0%

# InfoGAN: Interpretable Representation Learning by Information Maximizing Generative Adversarial Nets

• Category: Article
• Created: February 8, 2022 7:26 PM
• Status: Open
• URL: https://arxiv.org/pdf/1606.03657.pdf
• Updated: February 15, 2022 6:12 PM

# Highlights

1. Adversarial Network that is able to learn disentangled representations in a completely unsupervised manner.
2. In this paper, we present a simple modification to the generative adversarial network objective that encourages it to learn interpretable and meaningful representations.

# Methods

## Mutual Information

1. In information theory, mutual information between $$X$$ and $$Y$$ , $$I(X,Y)$$, measures the “amount of information” learned from knowledge of random variable $$Y$$ about the other random variable $$X$$.
2. The mutual information can be expressed as the difference of two entropy terms:

$I(X ; Y)=H(X)-H(X \mid Y)=H(Y)-H(Y \mid X)$

1. This definition has an intuitive interpretation: $$I(X,Y)$$ is the reduction of uncertainty in $$X$$ when $$Y$$ is observed. If $$X$$ and are independent, then $$I(X,Y) = 0$$, because knowing one variable reveals nothing about the other.
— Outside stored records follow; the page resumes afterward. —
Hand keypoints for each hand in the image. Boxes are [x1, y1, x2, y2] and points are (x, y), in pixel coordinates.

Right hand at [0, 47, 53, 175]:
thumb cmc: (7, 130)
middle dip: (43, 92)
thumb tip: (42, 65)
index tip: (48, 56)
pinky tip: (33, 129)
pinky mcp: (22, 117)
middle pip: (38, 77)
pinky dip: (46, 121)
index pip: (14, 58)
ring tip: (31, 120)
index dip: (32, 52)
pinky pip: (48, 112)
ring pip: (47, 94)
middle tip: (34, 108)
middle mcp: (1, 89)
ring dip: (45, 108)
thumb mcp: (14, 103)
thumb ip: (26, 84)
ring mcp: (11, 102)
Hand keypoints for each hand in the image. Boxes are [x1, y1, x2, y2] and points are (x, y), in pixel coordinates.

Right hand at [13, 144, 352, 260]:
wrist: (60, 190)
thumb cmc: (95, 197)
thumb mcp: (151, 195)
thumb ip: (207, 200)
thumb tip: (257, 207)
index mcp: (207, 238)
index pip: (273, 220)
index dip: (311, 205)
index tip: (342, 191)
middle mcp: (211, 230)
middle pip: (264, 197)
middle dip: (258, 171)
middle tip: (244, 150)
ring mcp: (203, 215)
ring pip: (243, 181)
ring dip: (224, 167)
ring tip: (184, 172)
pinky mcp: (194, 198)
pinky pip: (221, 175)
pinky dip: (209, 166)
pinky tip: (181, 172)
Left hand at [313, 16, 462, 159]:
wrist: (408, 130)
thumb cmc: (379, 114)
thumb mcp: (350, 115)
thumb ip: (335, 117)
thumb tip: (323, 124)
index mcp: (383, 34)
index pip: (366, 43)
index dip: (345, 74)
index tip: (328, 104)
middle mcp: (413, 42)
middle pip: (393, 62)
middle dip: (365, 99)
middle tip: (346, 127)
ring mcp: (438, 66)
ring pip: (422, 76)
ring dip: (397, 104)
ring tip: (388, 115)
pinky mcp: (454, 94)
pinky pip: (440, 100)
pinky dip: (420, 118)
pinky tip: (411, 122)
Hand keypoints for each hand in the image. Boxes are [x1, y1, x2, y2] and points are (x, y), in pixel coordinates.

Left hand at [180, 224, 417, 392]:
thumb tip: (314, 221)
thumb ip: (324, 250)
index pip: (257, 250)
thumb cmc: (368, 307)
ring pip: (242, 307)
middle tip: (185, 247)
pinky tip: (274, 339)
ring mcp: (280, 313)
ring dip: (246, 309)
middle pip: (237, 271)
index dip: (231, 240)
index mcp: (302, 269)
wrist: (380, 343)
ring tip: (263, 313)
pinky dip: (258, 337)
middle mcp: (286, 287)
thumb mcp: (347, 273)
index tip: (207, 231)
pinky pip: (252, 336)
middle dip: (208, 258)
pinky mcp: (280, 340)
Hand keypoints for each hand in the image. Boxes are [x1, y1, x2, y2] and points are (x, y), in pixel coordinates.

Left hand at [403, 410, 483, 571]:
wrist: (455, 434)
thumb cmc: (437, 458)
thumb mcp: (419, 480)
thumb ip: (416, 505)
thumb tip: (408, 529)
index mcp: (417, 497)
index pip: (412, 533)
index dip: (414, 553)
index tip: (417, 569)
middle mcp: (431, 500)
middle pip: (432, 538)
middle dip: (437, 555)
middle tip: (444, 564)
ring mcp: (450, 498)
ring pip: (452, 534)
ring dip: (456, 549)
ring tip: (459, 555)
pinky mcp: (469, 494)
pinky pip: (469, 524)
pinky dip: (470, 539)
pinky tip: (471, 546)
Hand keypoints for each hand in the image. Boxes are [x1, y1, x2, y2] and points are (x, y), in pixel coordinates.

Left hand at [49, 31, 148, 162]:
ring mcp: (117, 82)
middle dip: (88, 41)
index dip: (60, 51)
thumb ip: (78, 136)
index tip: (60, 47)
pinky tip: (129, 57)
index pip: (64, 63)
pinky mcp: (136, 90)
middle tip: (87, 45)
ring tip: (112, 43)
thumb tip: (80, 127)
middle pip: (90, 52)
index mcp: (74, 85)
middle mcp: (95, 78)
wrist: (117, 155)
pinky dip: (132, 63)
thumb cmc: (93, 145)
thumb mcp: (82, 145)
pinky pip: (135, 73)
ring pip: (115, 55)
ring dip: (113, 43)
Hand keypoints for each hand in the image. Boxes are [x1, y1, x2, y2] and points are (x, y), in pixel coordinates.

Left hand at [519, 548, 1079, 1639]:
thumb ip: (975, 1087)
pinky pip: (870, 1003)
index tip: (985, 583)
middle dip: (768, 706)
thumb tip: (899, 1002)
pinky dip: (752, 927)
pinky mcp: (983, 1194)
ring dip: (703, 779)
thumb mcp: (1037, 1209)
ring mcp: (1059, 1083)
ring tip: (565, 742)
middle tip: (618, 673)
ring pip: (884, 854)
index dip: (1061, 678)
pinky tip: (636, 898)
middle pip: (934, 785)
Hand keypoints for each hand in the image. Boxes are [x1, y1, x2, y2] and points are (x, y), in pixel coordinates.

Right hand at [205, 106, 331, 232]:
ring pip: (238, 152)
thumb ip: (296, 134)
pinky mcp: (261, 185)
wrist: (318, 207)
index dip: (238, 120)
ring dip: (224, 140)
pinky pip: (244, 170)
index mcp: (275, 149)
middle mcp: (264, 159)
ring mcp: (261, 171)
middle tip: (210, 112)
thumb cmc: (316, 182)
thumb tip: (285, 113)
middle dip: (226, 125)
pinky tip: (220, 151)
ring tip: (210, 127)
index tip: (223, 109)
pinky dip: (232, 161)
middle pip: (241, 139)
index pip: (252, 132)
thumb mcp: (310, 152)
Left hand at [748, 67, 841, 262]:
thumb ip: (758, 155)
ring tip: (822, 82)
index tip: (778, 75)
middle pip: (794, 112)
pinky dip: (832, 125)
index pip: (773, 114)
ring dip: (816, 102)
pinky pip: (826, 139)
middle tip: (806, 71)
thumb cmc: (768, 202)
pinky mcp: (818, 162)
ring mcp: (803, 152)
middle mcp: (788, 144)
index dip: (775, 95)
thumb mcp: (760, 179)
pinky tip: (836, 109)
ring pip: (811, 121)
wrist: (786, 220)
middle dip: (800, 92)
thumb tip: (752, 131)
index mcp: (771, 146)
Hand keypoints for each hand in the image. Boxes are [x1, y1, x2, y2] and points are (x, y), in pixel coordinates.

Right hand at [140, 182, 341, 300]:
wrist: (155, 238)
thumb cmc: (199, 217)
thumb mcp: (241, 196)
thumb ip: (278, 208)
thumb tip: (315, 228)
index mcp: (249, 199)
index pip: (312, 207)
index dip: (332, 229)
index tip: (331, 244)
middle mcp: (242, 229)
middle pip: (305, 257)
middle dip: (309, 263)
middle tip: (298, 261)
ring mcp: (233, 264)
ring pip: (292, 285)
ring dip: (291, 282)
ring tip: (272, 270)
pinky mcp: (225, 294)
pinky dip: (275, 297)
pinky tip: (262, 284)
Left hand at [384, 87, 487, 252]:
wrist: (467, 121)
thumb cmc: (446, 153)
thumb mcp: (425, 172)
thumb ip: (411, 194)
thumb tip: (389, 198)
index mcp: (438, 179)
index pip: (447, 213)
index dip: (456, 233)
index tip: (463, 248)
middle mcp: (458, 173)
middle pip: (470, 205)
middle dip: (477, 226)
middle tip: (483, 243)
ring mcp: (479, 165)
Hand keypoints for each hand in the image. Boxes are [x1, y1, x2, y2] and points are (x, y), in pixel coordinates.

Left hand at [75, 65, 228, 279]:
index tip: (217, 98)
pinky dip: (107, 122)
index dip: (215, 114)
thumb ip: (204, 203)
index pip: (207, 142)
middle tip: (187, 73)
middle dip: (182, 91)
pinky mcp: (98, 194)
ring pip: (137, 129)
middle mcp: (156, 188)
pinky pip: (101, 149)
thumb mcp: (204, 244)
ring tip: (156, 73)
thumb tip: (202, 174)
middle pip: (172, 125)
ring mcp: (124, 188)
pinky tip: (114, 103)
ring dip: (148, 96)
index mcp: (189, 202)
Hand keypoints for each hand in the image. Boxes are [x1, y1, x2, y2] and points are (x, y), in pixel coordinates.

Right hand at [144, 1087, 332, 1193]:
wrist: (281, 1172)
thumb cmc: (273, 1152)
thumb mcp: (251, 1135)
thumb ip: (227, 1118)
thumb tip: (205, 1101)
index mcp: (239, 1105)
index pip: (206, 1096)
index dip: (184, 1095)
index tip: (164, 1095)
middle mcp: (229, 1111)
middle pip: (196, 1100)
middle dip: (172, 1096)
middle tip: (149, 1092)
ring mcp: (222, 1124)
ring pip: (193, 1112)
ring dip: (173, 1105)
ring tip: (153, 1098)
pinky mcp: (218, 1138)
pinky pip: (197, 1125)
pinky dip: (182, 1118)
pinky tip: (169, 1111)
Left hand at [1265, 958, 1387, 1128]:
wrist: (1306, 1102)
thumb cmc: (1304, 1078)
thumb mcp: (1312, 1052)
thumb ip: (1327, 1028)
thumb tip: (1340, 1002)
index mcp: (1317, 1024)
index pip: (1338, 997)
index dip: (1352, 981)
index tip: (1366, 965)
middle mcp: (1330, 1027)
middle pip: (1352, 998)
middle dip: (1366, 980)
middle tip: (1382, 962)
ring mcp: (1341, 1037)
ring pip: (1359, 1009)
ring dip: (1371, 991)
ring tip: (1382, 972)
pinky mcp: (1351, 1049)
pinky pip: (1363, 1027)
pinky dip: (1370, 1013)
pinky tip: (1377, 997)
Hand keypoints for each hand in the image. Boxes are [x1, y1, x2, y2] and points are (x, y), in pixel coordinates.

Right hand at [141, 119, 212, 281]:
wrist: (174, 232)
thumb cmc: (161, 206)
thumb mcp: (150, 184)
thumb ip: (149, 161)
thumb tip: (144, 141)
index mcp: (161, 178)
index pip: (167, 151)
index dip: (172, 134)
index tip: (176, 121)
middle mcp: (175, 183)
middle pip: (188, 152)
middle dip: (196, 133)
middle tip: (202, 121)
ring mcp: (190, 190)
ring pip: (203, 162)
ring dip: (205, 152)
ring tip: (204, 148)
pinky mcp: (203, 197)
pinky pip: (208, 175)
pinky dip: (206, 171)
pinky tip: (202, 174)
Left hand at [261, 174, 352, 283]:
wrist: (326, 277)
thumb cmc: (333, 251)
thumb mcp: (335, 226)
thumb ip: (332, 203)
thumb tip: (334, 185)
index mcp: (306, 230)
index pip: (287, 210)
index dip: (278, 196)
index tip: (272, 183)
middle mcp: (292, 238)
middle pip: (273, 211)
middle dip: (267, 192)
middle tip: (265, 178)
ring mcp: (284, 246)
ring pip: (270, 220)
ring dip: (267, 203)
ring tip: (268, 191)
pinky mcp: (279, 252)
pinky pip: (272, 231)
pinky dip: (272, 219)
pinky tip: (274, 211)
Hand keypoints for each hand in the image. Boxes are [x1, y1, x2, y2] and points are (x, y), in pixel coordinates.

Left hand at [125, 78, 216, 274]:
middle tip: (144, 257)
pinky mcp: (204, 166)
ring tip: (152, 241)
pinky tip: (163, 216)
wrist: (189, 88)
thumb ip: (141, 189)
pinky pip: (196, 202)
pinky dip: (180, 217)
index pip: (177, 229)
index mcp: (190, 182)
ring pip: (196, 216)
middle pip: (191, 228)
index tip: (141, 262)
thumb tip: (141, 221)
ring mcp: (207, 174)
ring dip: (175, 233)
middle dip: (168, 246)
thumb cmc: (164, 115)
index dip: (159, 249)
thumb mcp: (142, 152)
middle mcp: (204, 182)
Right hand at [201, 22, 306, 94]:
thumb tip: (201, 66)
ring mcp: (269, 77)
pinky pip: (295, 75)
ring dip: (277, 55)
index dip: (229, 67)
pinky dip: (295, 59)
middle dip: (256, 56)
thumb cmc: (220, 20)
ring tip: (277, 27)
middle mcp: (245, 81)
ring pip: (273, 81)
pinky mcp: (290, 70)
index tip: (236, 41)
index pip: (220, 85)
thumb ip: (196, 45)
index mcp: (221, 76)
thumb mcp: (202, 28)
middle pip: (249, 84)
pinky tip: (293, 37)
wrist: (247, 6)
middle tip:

## Mutual Information for Inducing Latent Codes

• $$z$$ : which is treated as source of incompressible noise;
• $$c$$ : which we will call the latent code and will target the salient structured semantic features of the data distribution. ****
1. we provide the generator network with both the incompressible noise z and the latent code $$c$$, so the form of the generator becomes $$G(z,c)$$.
2. we propose an information-theoretic regularization: there should be high mutual information between latent codes $$c$$ and generator distribution $$G(z,c)$$. Thus $$I(c, G(z,c))$$ should be high.

## Variational Mutual Information Maximization

Hence, InfoGAN is defined as the following minimax game with a variational regularization of mutual information

$\min _{G, Q} \max _{D} V_{\text {InfoGAN }}(D, G, Q)=V(D, G)-\lambda L_{I}(G, Q)$

In practice, the mutual information term $$I(c, G(z,c))$$ is hard to maximize directly as it requires access to the posterior $$P(x|z)$$. Fortunately we can obtain a lower bound of it by defining an auxiliary distribution $$Q(c|x)$$ to approximate $$P(c|x)$$.

\begin{aligned}I(c ; G(z, c)) &=H(c)-H(c \mid G(z, c)) \\&=\mathbb{E}_{x \sim G(z, c)}\left[\mathbb{E}_{c^{\prime} \sim P(c \mid x)}\left[\log P\left(c^{\prime} \mid x\right)\right]\right]+H(c) \\&=\mathbb{E}_{x \sim G(z, c)}[\underbrace{D_{\mathrm{KL}}(P(\cdot \mid x) \| Q(\cdot \mid x))}_{\geq 0}+\mathbb{E}_{c^{\prime} \sim P(c \mid x)}\left[\log Q\left(c^{\prime} \mid x\right)\right]]+H(c) \\& \geq \mathbb{E}_{x \sim G(z, c)}\left[\mathbb{E}_{c^{\prime} \sim P(c \mid x)}\left[\log Q\left(c^{\prime} \mid x\right)\right]\right]+H(c)\end{aligned}

In practice, we parametrize the auxiliary distribution $$Q$$ as a neural network. In most experiments, $$Q$$ and $$D$$ share all convolutional layers and there is one final fully connected layer to output parameters for the conditional distribution $$Q(c|x)$$, which means InfoGAN only adds a negligible computation cost to GAN.